Fault Management
The process of finding, isolating and troubleshooting network faults in the fastest way possible. It minimises downtime and prevents device failures by resolving faults rapidly, thereby ensuring optimal network availability and preventing business losses. Monitor network from Network Operations Centre (NOC) location and undertaking configuration changes, upgrades and node back-up activities.
Proficiency Level
Level 1 (Follow)
- Ensure continuous monitoring of network alarms on the Network Monitoring System (NMS).
- Ensure monitoring of threshold levels to prevent occurrence of faults.
- Ensure tickets are raised for all alarms as per the priority matrix.
- Coordinate with the Infra NOC to verify if alarm was caused by fault with passive infrastructure sites.
- Follow agreed procedures to identify, register and categorise incidents.
- Gather information to enable incident resolution and allocate incidents as appropriate.
Level 2 (Assist)
- Provide first line investigation and gather information to enable incident resolution and allocate incidents.
- Determine alarm severity, priority, Service Level Agreements (SLAs) and the affected network elements.
- Conduct diagnose from NOC location to identify root cause of fault.
- Isolate the cause of fault by conducting appropriate diagnostic test like remotely interrogating the active equipment.
- Determine the options to rectify the fault and confirm with supervisors if required.
- Advise relevant persons of actions taken.
Level 3 (Apply)
- Able to maintain network uptime by ensuring coordination with field team.
- Able to direct and coordinate with the field team to carry out corrective/change activities on site.
- Ensure clear and concise instructions are given to field staff to facilitate fault rectification efforts.
- Ensure rectification of network problem/ fault within the alarm SLAs and monitor the activities performed by the Infra engineer and technicians.
- Able to upgrade configurations and perform backups.
Level 4 (Ensure)
- Ensure that fault incidents are handled according to agreed procedures.
- Prioritise and diagnose incidents. Investigate causes of incidents and seeks resolution. Escalate unresolved incidents.

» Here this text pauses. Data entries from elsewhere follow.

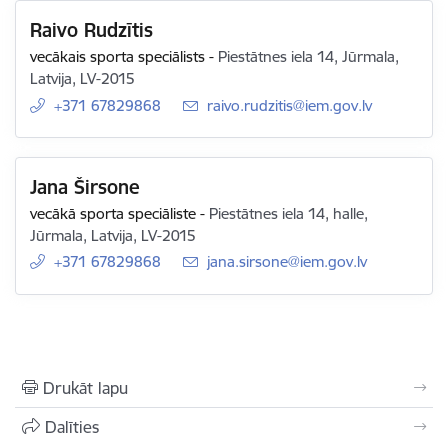
Raivo Rudzītis
vecākais sporta speciālists
-
Piestātnes iela 14, Jūrmala,
Latvija, LV-2015
+371 67829868
E-pasts:
raivo.rudzitis@iem.gov.lv
Jana Širsone
vecākā sporta speciāliste
-
Piestātnes iela 14, halle,
Jūrmala, Latvija, LV-2015
+371 67829868
E-pasts:
jana.sirsone@iem.gov.lv
Drukāt lapu
Dalīties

- Facilitate recovery, following resolution of incidents. Documents and close resolved incidents.
- Contribute to testing and improving incident management procedures.

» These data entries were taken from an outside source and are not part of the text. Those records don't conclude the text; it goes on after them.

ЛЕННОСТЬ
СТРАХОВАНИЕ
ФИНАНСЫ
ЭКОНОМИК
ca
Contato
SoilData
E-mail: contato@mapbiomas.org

- Ensure periodic updates to the SOPs to ensure repeat faults are corrected promptly.
Level 5 (Strategise)
- Analyse performance reports and identify instances of deteriorating performance sites.
- Develop, maintain and test incident management procedures in agreement with service owners.
- Investigate escalated, non-routine and high-impact incidents to responsible service owners and seek resolution.
- Facilitate recovery, following resolution of incidents. Ensure that resolved incidents are properly documented and closed.
- Analyse causes of incidents, and inform service owners to minimise probability of recurrence, and contribute to service improvement. Analyse metrics and reports on the performance of the incident management process.